The Ultimate Guide to Dealing with High Frequency Data

2014-05-07 09:10:24 -0400

I have no idea if this is actually the ultimate guide to high frequency data, but hopefully it is at least a useful guide!

I'm currently working on a project to replace the Time Series Database (TSDB) that I wrote a few years ago. By re-writing it, I'm learning a lot about what works and what doesn't when dealing with high frequency data. High frequency in this case means billions of records, with timestamp precision down to the millisecond. This data is being used for economic research and analytics, not live trading. It is a pain to deal with because it is simply too large to fit in memory or process with a standard relational database. These are some rules that I've developed while working on this project.

Partition your data!

The biggest issue with this much time series data is that you simply cannot index the timestamp column with any normal indexing scheme. In DB-speak, the timestamp column will be a "high cardinality" column, which means it does not lend itself well to indexing. This is a problem because most queries on this kind of high frequency data are to fetch a subset by timestamp, and you do NOT want to make a table scan of a billion plus records to find a few minutes of data.

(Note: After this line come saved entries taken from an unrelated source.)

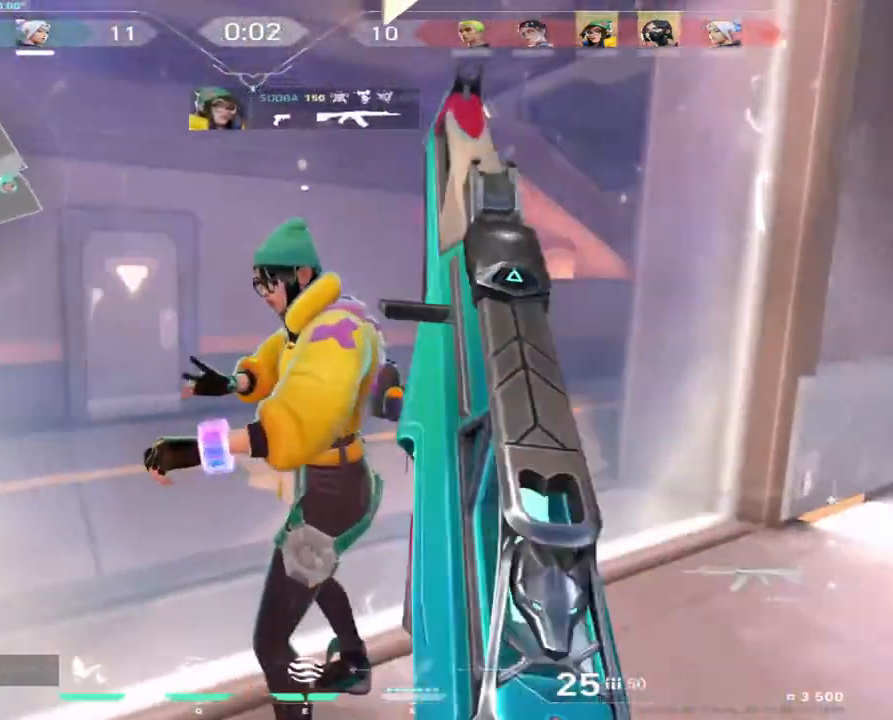
{"keys": ["e"], "mouse": [], "events": [[217, "w", "up"], [433, "e", "down"]]}
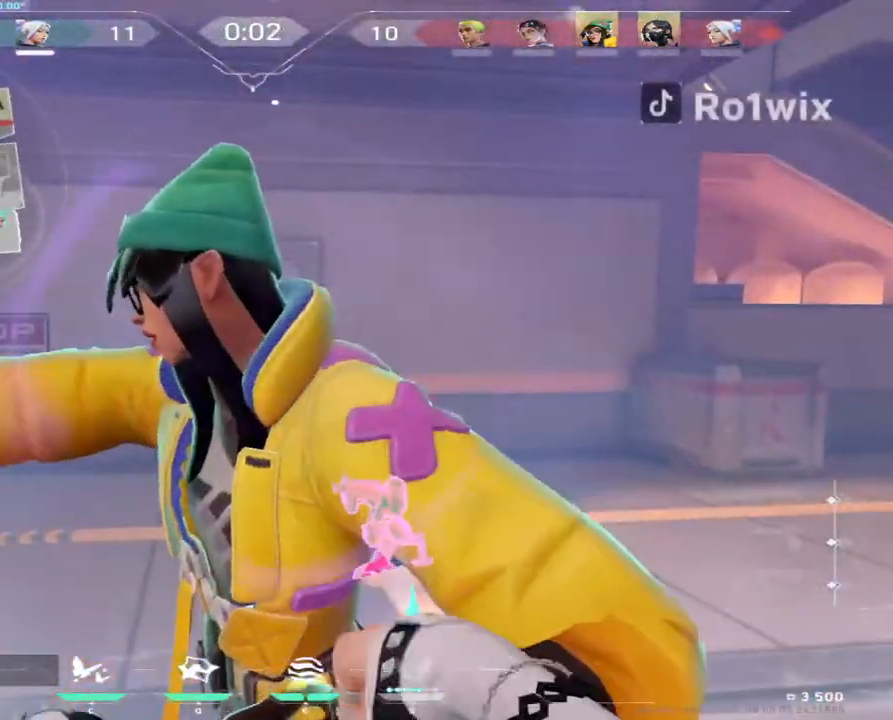
{"keys": ["w"], "mouse": [], "events": [[33, "e", "up"], [50, "a", "down"], [167, "w", "down"], [250, "a", "up"], [333, "d", "down"], [350, "w", "up"], [400, "w", "down"], [467, "d", "up"]]}
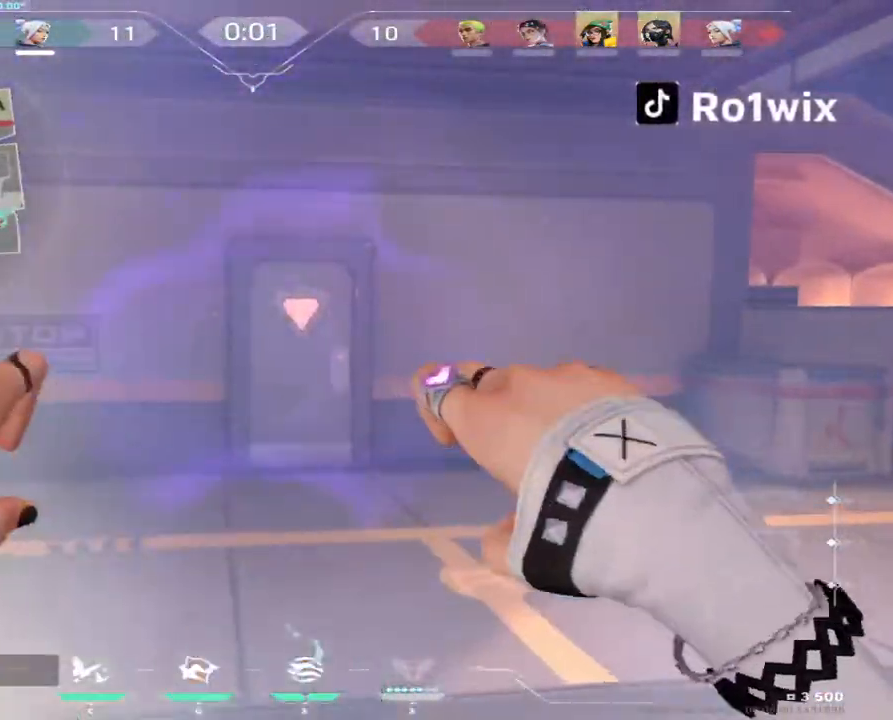
{"keys": ["a"], "mouse": [], "events": [[67, "d", "down"], [167, "d", "up"], [283, "w", "up"], [433, "a", "down"]]}
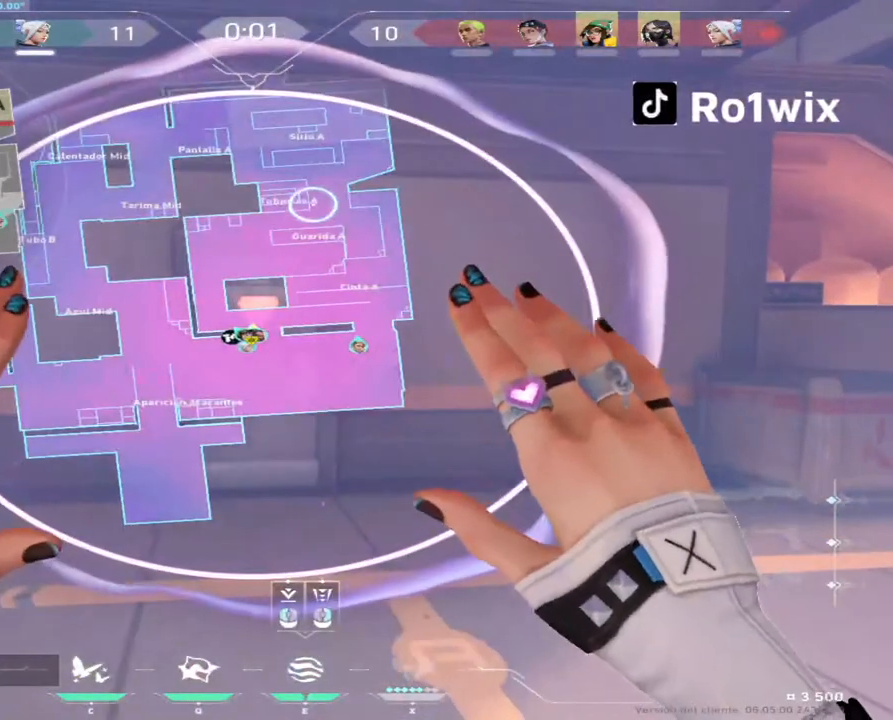
{"keys": [], "mouse": [], "events": [[17, "a", "up"]]}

TSDB attempts to fix this problem by keeping rows in order and creating a sparse index (an index on every 20,000 rows). This should work in theory, but you must ensure that your rows are always sequential. That makes inserting or updating difficult, because you potentially need to shift rows to maintain the order. Also, I'm not aware of a relational database that lets you create a sparse index, which rules out the most common and best understood data stores.

Another approach is to partition your data. This is my current approach. The way this works is you simply create multiple tables for set time periods (one table per day or month is a good starting point). You then put records that match those time periods in their respective tables and write some logic to union queries across tables.

Partitioning enables the database to hunt through a subset of rows to find the ones that match your query. Both Postgres and MySQL support partitioning, making them viable options for storing time series data. The library that I'm working on will use PyTables to partition time series data by date.

Store timestamps in UTC

Most of the time, your source data will have timestamps in UTC. If it doesn't, I suggest you convert to UTC before storing. Most libraries use either UTC or local time internally, and because you can never be sure what time zone your users will be in, using UTC is the least common denominator.

UTC also has the nice property of not having daylight saving time changes. DST causes all sorts of pain when working with 24/7 data. Avoid it by just dealing in UTC internally, and then converting to other timezones for querying or display.

Store timestamps as integers, even if your programming language uses floats

MATLAB, Excel, and R all store timestamps internally as floats by default. This gives their timestamp types a large range and high precision, but I don't think it is appropriate for archiving time series data. Why? Floats are imprecise. You do not know with any accuracy the number of significant digits when using a float, and you cannot make comparisons without worrying about round off errors. Admittedly, even with microsecond data, these systems that use a 64-bit double and 1970-01-01 as the epoch will not loose precision until 2242-03-16, but why worry about it? I recommend a 64-bit integer as the timestamp column. With one tick equaling one millisecond, you have a time range of ±292 million years. This is Java's internal representation. With one tick equaling 100 nanoseconds (0.1 microsecond), you have a time range of ±29,227 years, which is what Win32 does. Should be plenty!

Have a solid ETL procedure

ETL means "extract, transform, load" and is the term for taking data out of one format or system and loading it into another. The step to make sure is solid when you are dealing with high frequency data is the "load" step. Try to make a process where you can revert a botched load automatically. If you don't do this, guaranteed someone or something will screw up an import, and you will be left wading through millions of rows of data to fix it or re-importing everything from your source system.

The most basic way to make the load step revertible is to just make a copy of your time series before writing anything to it. You could devise a more sophisticated process, like using rsync to make diffs of your time series, but be nice to your future self and make backups at the very least!